The story in Brutal Legend starts out as pure rock greatness. You play as Jack Black … er, Eddie Riggs, a roadie for an awful pop rock band who, in an accident, is transported to a land of heavy metal clichés. You meet up with a group of beaten down people, desperate to fight back against their oppressors. With Eddie’s help, they build an army and take their revolution on the road to fight any demons and other nasties that get in their way.

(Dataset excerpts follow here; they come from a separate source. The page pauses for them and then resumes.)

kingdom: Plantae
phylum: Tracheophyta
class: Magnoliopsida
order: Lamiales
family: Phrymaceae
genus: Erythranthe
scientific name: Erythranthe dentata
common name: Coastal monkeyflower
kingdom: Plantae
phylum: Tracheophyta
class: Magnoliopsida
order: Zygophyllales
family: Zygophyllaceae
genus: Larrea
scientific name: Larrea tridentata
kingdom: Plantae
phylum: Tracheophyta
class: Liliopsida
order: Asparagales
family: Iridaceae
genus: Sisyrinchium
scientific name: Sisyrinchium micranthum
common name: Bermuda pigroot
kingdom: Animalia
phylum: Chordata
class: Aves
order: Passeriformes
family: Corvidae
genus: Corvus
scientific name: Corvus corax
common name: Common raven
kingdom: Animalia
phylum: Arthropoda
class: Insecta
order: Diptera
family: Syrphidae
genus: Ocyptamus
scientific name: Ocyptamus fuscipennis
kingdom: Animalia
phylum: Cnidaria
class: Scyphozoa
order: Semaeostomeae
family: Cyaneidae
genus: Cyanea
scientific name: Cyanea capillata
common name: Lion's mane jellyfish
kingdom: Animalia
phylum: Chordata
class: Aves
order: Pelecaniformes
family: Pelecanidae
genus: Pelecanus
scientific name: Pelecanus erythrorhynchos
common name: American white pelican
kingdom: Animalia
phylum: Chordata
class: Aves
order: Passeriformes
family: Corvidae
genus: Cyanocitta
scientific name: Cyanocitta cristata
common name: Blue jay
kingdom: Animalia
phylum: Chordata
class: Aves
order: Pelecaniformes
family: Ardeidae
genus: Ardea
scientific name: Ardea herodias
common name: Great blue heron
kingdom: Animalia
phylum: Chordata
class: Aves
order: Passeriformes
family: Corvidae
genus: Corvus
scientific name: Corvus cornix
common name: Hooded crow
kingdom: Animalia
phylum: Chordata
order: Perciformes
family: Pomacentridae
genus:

The story and jokes are definitely the stars of the show in Brutal Legend. It plays out sort of like Heavy Metal (the movie) meets Spinal Tap meets Metalocalypse, so it is full of over the top imagery, metal clichés, and inside jokes that fans of all of that stuff will appreciate. When you toss in a solid performance by Jack Black as Riggs, and voicework by Lemmy Kilmister, Lita Ford, Rob Halford, Ozzy Osbourne, and Tenacious D’s (and Trainwreck) Kyle Gass, you have a towering inferno of metal talent all working together in this game to make it awesome.

It has to be said, though, that if you don’t like Jack Black or heavy metal, it is going to be a struggle to enjoy Brutal Legend. You’re not going to get the jokes and Black will grate on you and you’ll hate it. Fair warning.

Gameplay

EA
For those of us that “get it”, Brutal Legend is genuinely funny and the story and characters and metal imagery throughout the game are excellent. When it comes to actually taking control and playing it, however, things start to turn sour.

The gameplay is split into a few parts. There are on-foot sections where you run around an open world as Eddie and explore and find hidden goodies and hack enemies up with an ax or use his guitar to attack them with fire and lightning. You also learn guitar solos throughout the game that you play by following button presses as they scroll across the top of the screen. These parts basically feel like a Zelda game, and the guitar solos are like using the Wand of Wind in Wind Waker. If the gameplay only consisted of these on-foot parts, it could have been quite good.

But it isn’t just Zelda-style hacking and slashing, and that is where the problems come in. To move around the large game world faster, you have a car. This is fine, and the car is cool, but it controls like a brick sliding around on ice and tends to get stuck on the scenery a lot. Thankfully, you don’t ever need precision control while you’re driving the car, but it would have been a lot more enjoyable if it didn’t control so poorly.

The final pieces of the gameplay puzzle are stage battles that pop up during big confrontations in the story. These are metal-themed real-time-strategy events, basically. Your resources are fans that you collect with merchandise booths, and from there it plays like any other RTS and even uses a radial control interface like recent Command & Conquer titles. You build units, upgrade your stage to get more powerful units, and direct them around the battlefield towards your opponent’s merch booths and stage. During these battles, Eddie sprouts demon wings that let you quickly fly around the battlefield so you can command your troops. Eddie also has a number of powerful guitar solos that do things like block enemy troop building or even call down a giant flaming zeppelin to rain fire down on the enemy.

Sounds cool, right? It would be, if it all didn’t control so terribly. Your unit A.I. is awful so you have to micromanage them and tell them to do everything. Victory conditions are also never really clearly spelled out, so you’ll keep fighting and not really know what to do and then all of a sudden win and not understand why. The controls during the stage battles for directing units are awkward at best (and generally boils down to the tried and true “send everyone in one direction” method, anyway), and the whole concept gets really stale long before the end of the game.